Dave Arnold Existing Conditions Bar NYC

The city's leading bartenders are behind this new It bar

When acclaimed bartender Dave Arnold learned his bar, Booker and Dax, was losing its Momofuku Ssäm Bar space in 2016, he made a phone call. "As soon as I left that the meeting," he recalls, "I called Don Lee [from PDT], who I had known for years. . . . He's one of the few like-minded individuals that I know I could work with." Arnold asked him if he wanted to partner on a bar together. "He was instantly like, 'Hold on,'" Arnold says.

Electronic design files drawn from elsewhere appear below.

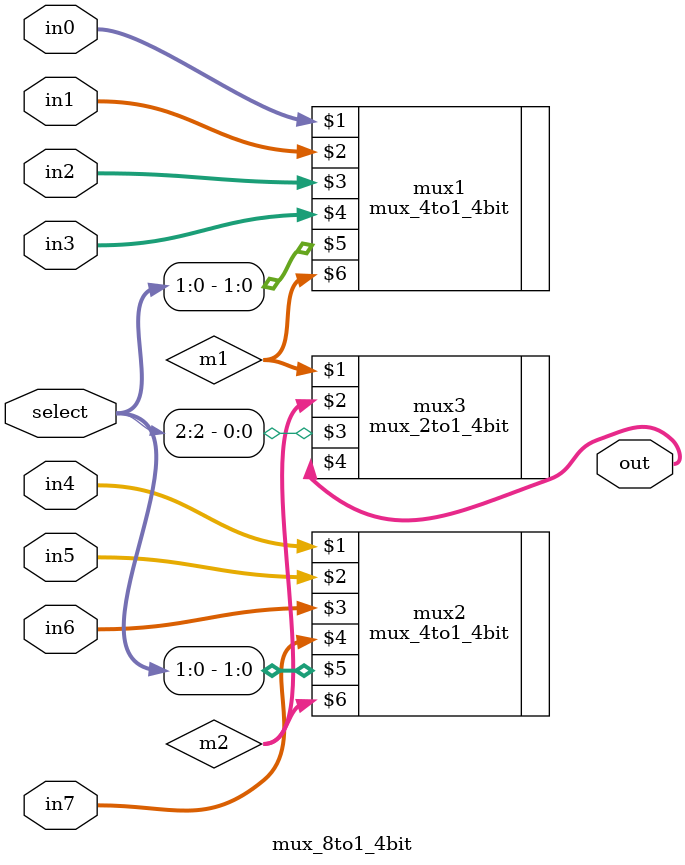
<source format=v>

`include "mux_4to1_4bit.v"
module mux_8to1_4bit(input [3:0]in0,input [3:0]in1,input [3:0]in2,input [3:0]in3,input [3:0]in4,input [3:0]in5,input [3:0]in6,input [3:0]in7,input [2:0]select,output[3:0] out);
wire [3:0]m1,m2,m3;
mux_4to1_4bit mux1(in0,in1,in2,in3,select[1:0],m1);
mux_4to1_4bit mux2(in4,in5,in6,in7,select[1:0],m2);
mux_2to1_4bit mux3(m1,m2,select[2],out);
endmodule
</source>
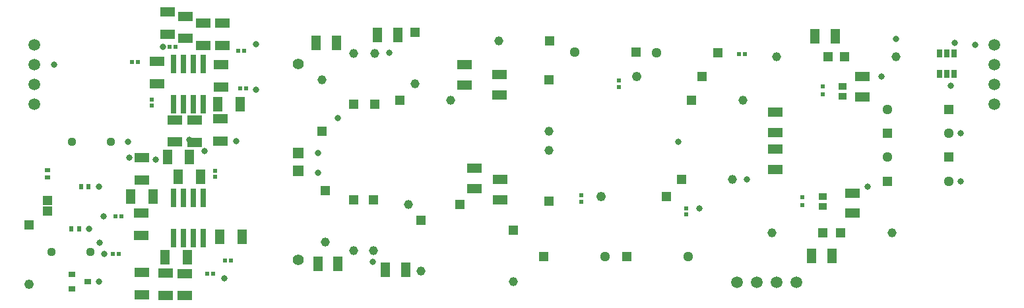
<source format=gts>
G04*
G04 #@! TF.GenerationSoftware,Altium Limited,Altium Designer,25.3.3 (18)*
G04*
G04 Layer_Color=8388736*
%FSLAX44Y44*%
%MOMM*%
G71*
G04*
G04 #@! TF.SameCoordinates,9AC58102-6E01-47F4-9C41-847502B80828*
G04*
G04*
G04 #@! TF.FilePolarity,Negative*
G04*
G01*
G75*
%ADD20R,0.5153X0.4725*%
%ADD21R,0.4725X0.5153*%
%ADD26R,0.5000X0.6400*%
%ADD27R,0.9000X0.8000*%
%ADD29R,0.6400X0.5000*%
G04:AMPARAMS|DCode=31|XSize=1.1mm|YSize=0.6mm|CornerRadius=0.051mm|HoleSize=0mm|Usage=FLASHONLY|Rotation=90.000|XOffset=0mm|YOffset=0mm|HoleType=Round|Shape=RoundedRectangle|*
%AMROUNDEDRECTD31*
21,1,1.1000,0.4980,0,0,90.0*
21,1,0.9980,0.6000,0,0,90.0*
1,1,0.1020,0.2490,0.4990*
1,1,0.1020,0.2490,-0.4990*
1,1,0.1020,-0.2490,-0.4990*
1,1,0.1020,-0.2490,0.4990*
%
%ADD31ROUNDEDRECTD31*%
%ADD32R,0.5000X0.4750*%
%ADD33R,0.5200X0.5200*%
%ADD34R,0.5200X0.5200*%
%ADD35R,1.9032X1.2532*%
%ADD36R,1.0532X0.9032*%
%ADD37R,1.2532X1.9032*%
%ADD38R,0.8032X2.4032*%
%ADD39R,1.9032X1.3032*%
%ADD40R,1.2532X1.2532*%
%ADD41R,1.3032X1.9032*%
%ADD42C,1.1176*%
%ADD43R,1.2446X1.2446*%
%ADD44C,1.2446*%
%ADD45C,1.4986*%
%ADD46R,1.1500X1.1500*%
%ADD47C,1.1500*%
%ADD48R,1.2954X1.2954*%
%ADD49C,1.2954*%
%ADD50R,1.1500X1.1500*%
%ADD51C,1.3970*%
%ADD52R,1.3970X1.3970*%
%ADD53R,1.2192X1.2192*%
%ADD54C,1.2192*%
%ADD55C,0.8128*%
D20*
X158726Y308610D02*
D03*
X151154D02*
D03*
X297131Y274320D02*
D03*
X289560D02*
D03*
X129564Y110490D02*
D03*
X137136D02*
D03*
X206961Y327660D02*
D03*
X199390D02*
D03*
X247674Y36830D02*
D03*
X255246D02*
D03*
X270534Y53340D02*
D03*
X278106D02*
D03*
X294616Y322580D02*
D03*
X287044D02*
D03*
X126690Y62230D02*
D03*
X134261D02*
D03*
D21*
X176530Y252468D02*
D03*
Y260040D02*
D03*
X257810Y168886D02*
D03*
Y161314D02*
D03*
D26*
X95250Y148590D02*
D03*
X85750D02*
D03*
X82880Y93980D02*
D03*
X73381D02*
D03*
D27*
X74150Y36170D02*
D03*
Y17170D02*
D03*
X94150Y26670D02*
D03*
D29*
X42240Y169850D02*
D03*
Y160350D02*
D03*
D31*
X1186840Y293070D02*
D03*
X1196340D02*
D03*
X1205840D02*
D03*
Y319070D02*
D03*
X1196340D02*
D03*
X1186840D02*
D03*
D32*
X1037590Y266655D02*
D03*
Y276905D02*
D03*
X1010920Y134665D02*
D03*
Y124415D02*
D03*
D33*
X929450Y318770D02*
D03*
X937450D02*
D03*
D34*
X862330Y120840D02*
D03*
Y112840D02*
D03*
X775970Y276670D02*
D03*
Y284670D02*
D03*
X727710Y137350D02*
D03*
Y129350D02*
D03*
D35*
X219710Y338530D02*
D03*
Y367030D02*
D03*
X196850Y372390D02*
D03*
Y343890D02*
D03*
X182880Y308890D02*
D03*
Y280390D02*
D03*
X205740Y234240D02*
D03*
Y205740D02*
D03*
X266700Y329920D02*
D03*
Y358420D02*
D03*
X242570Y329920D02*
D03*
Y358420D02*
D03*
X265430Y276300D02*
D03*
Y304800D02*
D03*
X264160Y206730D02*
D03*
Y235230D02*
D03*
X231140Y205460D02*
D03*
Y233960D02*
D03*
X163830Y9880D02*
D03*
Y38380D02*
D03*
X194310Y8610D02*
D03*
Y37110D02*
D03*
X218440Y8330D02*
D03*
Y36830D02*
D03*
X162560Y85800D02*
D03*
Y114300D02*
D03*
X163830Y185700D02*
D03*
Y157200D02*
D03*
D36*
X1062990Y264260D02*
D03*
Y276760D02*
D03*
X1037590Y123290D02*
D03*
Y135790D02*
D03*
D37*
X238760Y161290D02*
D03*
X210260D02*
D03*
X193071Y58138D02*
D03*
X221570D02*
D03*
X289840Y254000D02*
D03*
X261340D02*
D03*
X292380Y83820D02*
D03*
X263880D02*
D03*
X224790Y186690D02*
D03*
X196290D02*
D03*
X149580Y135890D02*
D03*
X178080D02*
D03*
D38*
X204470Y254070D02*
D03*
X217170D02*
D03*
X229870D02*
D03*
X242570D02*
D03*
Y306070D02*
D03*
X229870D02*
D03*
X217170D02*
D03*
X204470D02*
D03*
X242643Y134444D02*
D03*
X229943D02*
D03*
X217243D02*
D03*
X204543D02*
D03*
Y82444D02*
D03*
X217243D02*
D03*
X229943D02*
D03*
X242643D02*
D03*
D39*
X1075690Y114300D02*
D03*
Y140300D02*
D03*
X622300Y292400D02*
D03*
Y266400D02*
D03*
X577850Y279100D02*
D03*
Y305100D02*
D03*
X590550Y171750D02*
D03*
Y145750D02*
D03*
X1088390Y263860D02*
D03*
Y289860D02*
D03*
X976630Y218140D02*
D03*
Y244140D02*
D03*
Y170849D02*
D03*
Y196850D02*
D03*
X623570Y157780D02*
D03*
Y131780D02*
D03*
D40*
X42240Y116840D02*
D03*
Y130340D02*
D03*
D41*
X1053430Y341630D02*
D03*
X1027430D02*
D03*
X1049020Y59690D02*
D03*
X1023019D02*
D03*
X492090Y342900D02*
D03*
X466090D02*
D03*
X413050Y332740D02*
D03*
X387050D02*
D03*
X475950Y41910D02*
D03*
X501950D02*
D03*
X389290Y49530D02*
D03*
X415290D02*
D03*
D42*
X47390Y64770D02*
D03*
X97390D02*
D03*
X124060Y205740D02*
D03*
X74060D02*
D03*
D43*
X19050Y99060D02*
D03*
D44*
Y22860D02*
D03*
D45*
X25400Y330200D02*
D03*
Y304800D02*
D03*
Y279400D02*
D03*
Y254000D02*
D03*
X1003300Y25400D02*
D03*
X977900D02*
D03*
X952500D02*
D03*
X927100D02*
D03*
X1257300Y254000D02*
D03*
Y279400D02*
D03*
Y304800D02*
D03*
Y330200D02*
D03*
D46*
X1043720Y314960D02*
D03*
X1065530D02*
D03*
X1037590Y88900D02*
D03*
X856126Y157687D02*
D03*
X571500Y125730D02*
D03*
X494250Y259080D02*
D03*
X868900D02*
D03*
X686850Y335280D02*
D03*
X1060450Y88900D02*
D03*
D47*
X978120Y314960D02*
D03*
X1131130D02*
D03*
X971990Y88900D02*
D03*
X514350Y280890D02*
D03*
X462280Y319820D02*
D03*
X435610D02*
D03*
X921726Y157687D02*
D03*
X521970Y39810D02*
D03*
X505900Y125730D02*
D03*
X559850Y259080D02*
D03*
X435610Y66260D02*
D03*
X394970Y285530D02*
D03*
X398780Y77690D02*
D03*
X934500Y259080D02*
D03*
X621250Y335280D02*
D03*
X640080Y26890D02*
D03*
X685800Y195360D02*
D03*
X1126050Y88900D02*
D03*
X685800Y219930D02*
D03*
X461010Y66260D02*
D03*
D48*
X902970Y320040D02*
D03*
X797560Y321310D02*
D03*
X1198880Y247650D02*
D03*
Y186690D02*
D03*
X1120140Y154940D02*
D03*
Y217170D02*
D03*
X679450Y58420D02*
D03*
X786130D02*
D03*
D49*
X824230Y320040D02*
D03*
X718820Y321310D02*
D03*
X1120140Y247650D02*
D03*
Y186690D02*
D03*
X1198880Y154940D02*
D03*
Y217170D02*
D03*
X758190Y58420D02*
D03*
X864870D02*
D03*
D50*
X514350Y346490D02*
D03*
X462280Y254220D02*
D03*
X435610D02*
D03*
X521970Y105410D02*
D03*
X435610Y131860D02*
D03*
X394970Y219930D02*
D03*
X398780Y143290D02*
D03*
X640080Y92490D02*
D03*
X685800Y129760D02*
D03*
Y285530D02*
D03*
X461010Y131860D02*
D03*
D51*
X364490Y306070D02*
D03*
Y54610D02*
D03*
D52*
Y191770D02*
D03*
Y168910D02*
D03*
D53*
X882650Y289560D02*
D03*
X836930Y135890D02*
D03*
D54*
X798830Y289560D02*
D03*
X753110Y135890D02*
D03*
D55*
X389890Y166370D02*
D03*
Y191770D02*
D03*
X190476Y327660D02*
D03*
X269240Y30480D02*
D03*
X243840Y194310D02*
D03*
X224790Y208280D02*
D03*
X109220Y76200D02*
D03*
X115570Y62230D02*
D03*
X309880Y331470D02*
D03*
X1233170Y330200D02*
D03*
X50800Y304800D02*
D03*
X146050Y205740D02*
D03*
X1214120Y217170D02*
D03*
X95580Y93980D02*
D03*
X1201420Y278130D02*
D03*
X459783Y52088D02*
D03*
X1206500Y332740D02*
D03*
X1214120Y154940D02*
D03*
X1131570Y337820D02*
D03*
X1112520Y289560D02*
D03*
X310376Y273050D02*
D03*
X284480Y207010D02*
D03*
X147320Y185420D02*
D03*
X181610Y182880D02*
D03*
X939800Y157480D02*
D03*
X878840Y120650D02*
D03*
X852170Y205740D02*
D03*
X1094740Y148590D02*
D03*
X415290Y236220D02*
D03*
X481330Y320040D02*
D03*
X108280Y148590D02*
D03*
X114300Y110490D02*
D03*
X108280Y26670D02*
D03*
M02*

</source>
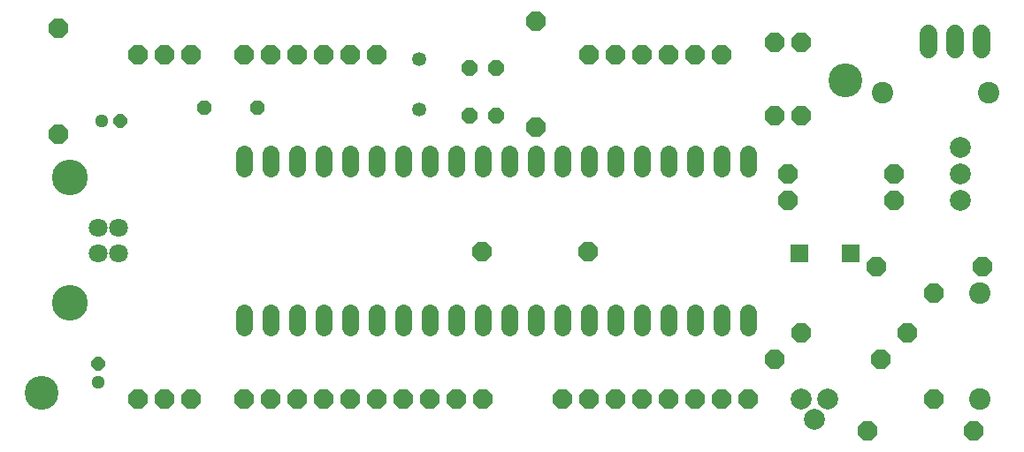
<source format=gts>
G75*
%MOIN*%
%OFA0B0*%
%FSLAX25Y25*%
%IPPOS*%
%LPD*%
%AMOC8*
5,1,8,0,0,1.08239X$1,22.5*
%
%ADD10OC8,0.05100*%
%ADD11C,0.05100*%
%ADD12OC8,0.06100*%
%ADD13OC8,0.05300*%
%ADD14C,0.08100*%
%ADD15C,0.06500*%
%ADD16C,0.07100*%
%ADD17C,0.13500*%
%ADD18OC8,0.07500*%
%ADD19OC8,0.07100*%
%ADD20C,0.05300*%
%ADD21C,0.07900*%
%ADD22C,0.06350*%
%ADD23R,0.06500X0.06500*%
%ADD24C,0.12768*%
D10*
X0050613Y0045984D03*
X0059113Y0137484D03*
D11*
X0052113Y0137484D03*
X0050613Y0038984D03*
D12*
X0190613Y0139453D03*
X0200613Y0139453D03*
X0200613Y0157484D03*
X0190613Y0157484D03*
D13*
X0110613Y0142484D03*
X0090613Y0142484D03*
D14*
X0346361Y0148154D03*
X0386361Y0148154D03*
X0382935Y0072484D03*
X0382935Y0032484D03*
D15*
X0383644Y0164681D02*
X0383644Y0170681D01*
X0373644Y0170681D02*
X0373644Y0164681D01*
X0363644Y0164681D02*
X0363644Y0170681D01*
D16*
X0058413Y0097406D03*
X0050613Y0097406D03*
X0050613Y0087563D03*
X0058413Y0087563D03*
D17*
X0039913Y0068784D03*
X0039913Y0116184D03*
D18*
X0065613Y0032484D03*
X0075613Y0032484D03*
X0085613Y0032484D03*
X0105613Y0032484D03*
X0115613Y0032484D03*
X0125613Y0032484D03*
X0135613Y0032484D03*
X0145613Y0032484D03*
X0155613Y0032484D03*
X0165613Y0032484D03*
X0175613Y0032484D03*
X0185613Y0032484D03*
X0195613Y0032484D03*
X0225613Y0032484D03*
X0235613Y0032484D03*
X0245613Y0032484D03*
X0255613Y0032484D03*
X0265613Y0032484D03*
X0275613Y0032484D03*
X0285613Y0032484D03*
X0295613Y0032484D03*
X0285613Y0162484D03*
X0275613Y0162484D03*
X0265613Y0162484D03*
X0255613Y0162484D03*
X0245613Y0162484D03*
X0235613Y0162484D03*
X0155613Y0162484D03*
X0145613Y0162484D03*
X0135613Y0162484D03*
X0125613Y0162484D03*
X0115613Y0162484D03*
X0105613Y0162484D03*
X0085613Y0162484D03*
X0075613Y0162484D03*
X0065613Y0162484D03*
D19*
X0035613Y0172484D03*
X0035613Y0132484D03*
X0195416Y0088114D03*
X0235416Y0088114D03*
X0310613Y0107484D03*
X0310613Y0117484D03*
X0350613Y0117484D03*
X0350613Y0107484D03*
X0344038Y0082484D03*
X0365613Y0072484D03*
X0384038Y0082484D03*
X0355613Y0057484D03*
X0345613Y0047484D03*
X0315613Y0057484D03*
X0305613Y0047484D03*
X0340613Y0020516D03*
X0365613Y0032484D03*
X0380613Y0020516D03*
X0215613Y0135437D03*
X0215613Y0175437D03*
X0305613Y0167327D03*
X0315613Y0167327D03*
X0315613Y0139768D03*
X0305613Y0139768D03*
D20*
X0171597Y0141921D03*
X0171597Y0160921D03*
D21*
X0375613Y0127484D03*
X0375613Y0117484D03*
X0375613Y0107484D03*
X0325613Y0032484D03*
X0315613Y0032484D03*
X0320613Y0024984D03*
D22*
X0295613Y0059559D02*
X0295613Y0065409D01*
X0285613Y0065409D02*
X0285613Y0059559D01*
X0275613Y0059559D02*
X0275613Y0065409D01*
X0265613Y0065409D02*
X0265613Y0059559D01*
X0255613Y0059559D02*
X0255613Y0065409D01*
X0245613Y0065409D02*
X0245613Y0059559D01*
X0235613Y0059559D02*
X0235613Y0065409D01*
X0225613Y0065409D02*
X0225613Y0059559D01*
X0215613Y0059559D02*
X0215613Y0065409D01*
X0205613Y0065409D02*
X0205613Y0059559D01*
X0195613Y0059559D02*
X0195613Y0065409D01*
X0185613Y0065409D02*
X0185613Y0059559D01*
X0175613Y0059559D02*
X0175613Y0065409D01*
X0165613Y0065409D02*
X0165613Y0059559D01*
X0155613Y0059559D02*
X0155613Y0065409D01*
X0145613Y0065409D02*
X0145613Y0059559D01*
X0135613Y0059559D02*
X0135613Y0065409D01*
X0125613Y0065409D02*
X0125613Y0059559D01*
X0115613Y0059559D02*
X0115613Y0065409D01*
X0105613Y0065409D02*
X0105613Y0059559D01*
X0105613Y0119559D02*
X0105613Y0125409D01*
X0115613Y0125409D02*
X0115613Y0119559D01*
X0125613Y0119559D02*
X0125613Y0125409D01*
X0135613Y0125409D02*
X0135613Y0119559D01*
X0145613Y0119559D02*
X0145613Y0125409D01*
X0155613Y0125409D02*
X0155613Y0119559D01*
X0165613Y0119559D02*
X0165613Y0125409D01*
X0175613Y0125409D02*
X0175613Y0119559D01*
X0185613Y0119559D02*
X0185613Y0125409D01*
X0195613Y0125409D02*
X0195613Y0119559D01*
X0205613Y0119559D02*
X0205613Y0125409D01*
X0215613Y0125409D02*
X0215613Y0119559D01*
X0225613Y0119559D02*
X0225613Y0125409D01*
X0235613Y0125409D02*
X0235613Y0119559D01*
X0245613Y0119559D02*
X0245613Y0125409D01*
X0255613Y0125409D02*
X0255613Y0119559D01*
X0265613Y0119559D02*
X0265613Y0125409D01*
X0275613Y0125409D02*
X0275613Y0119559D01*
X0285613Y0119559D02*
X0285613Y0125409D01*
X0295613Y0125409D02*
X0295613Y0119559D01*
D23*
X0315047Y0087634D03*
X0334210Y0087634D03*
D24*
X0332345Y0153075D03*
X0029195Y0034965D03*
M02*

</source>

Lee then called Greg Boehm, the owner of high-end barware company Cocktail Kingdom. "We knew right away we were going to do it," Arnold explains. That "it" is a bar called Existing Conditions, which opened in Greenwich Village in early July and serves some of the city's most scientifically minded drinks.

"We're not looking to put you outside of your comfort zone," Arnold says. Take the Strawberry Carborita. At first blush, it's a fizzy strawberry margarita. But it's made using a centrifuge that separates liquids based on density, spitting out the solids and leaving the drinker with a clear cocktail simply infused with strawberry flavor. The fizzy part comes from a custom carbonation system. In other corners of the menu, there's nitro-muddling, a technique that uses liquid nitrogen to infuse drinks with herbs.

Fizz shows up in the nonalcoholic beverages as well, like in the Stingless, made with honey bubbles from the stingless Melipona honeybee, which pollinates vanilla. "I think that is some of our strongest work," Arnold says about the nonalcohlic section. "It's not an afterthought. Alcohol provides structure and framework. So they can be more challenging [to create], so I think more exciting."

The menu and bar have a sense of humor as well. The carrot vodka soda comes with the tagline, "The vodka soda you wish you were drinking instead of that juice cleanse," and there's a vending machine for bottled drinks. To soak everything up, there's a menu of bar snacks that includes peekytoe crab dip and larger plates dubbed Boat Anchors, like steak and latkes.

The space looks like a neighborhood bar, with whitewashed brick walls, unadorned black chairs and a warm mahogany bar. The drink presentations follow suit, arriving simply without flowers, umbrellas or just about anything besides a twist—a rarity in the era of Instagram drink clickbait. Arnold calls his approach to presentation austere. "When you use new techniques, people accuse you of just doing gimmicks. A lot of those are visual. I didn't ever want to be accused of doing gimmicks for gimmick's sake."

He continues, "What we're aiming for is that we just want you to feel like your best self when you're there. Internally, we care a lot about the drinks, but I think the most important thing from the guest perspective is that they feel good."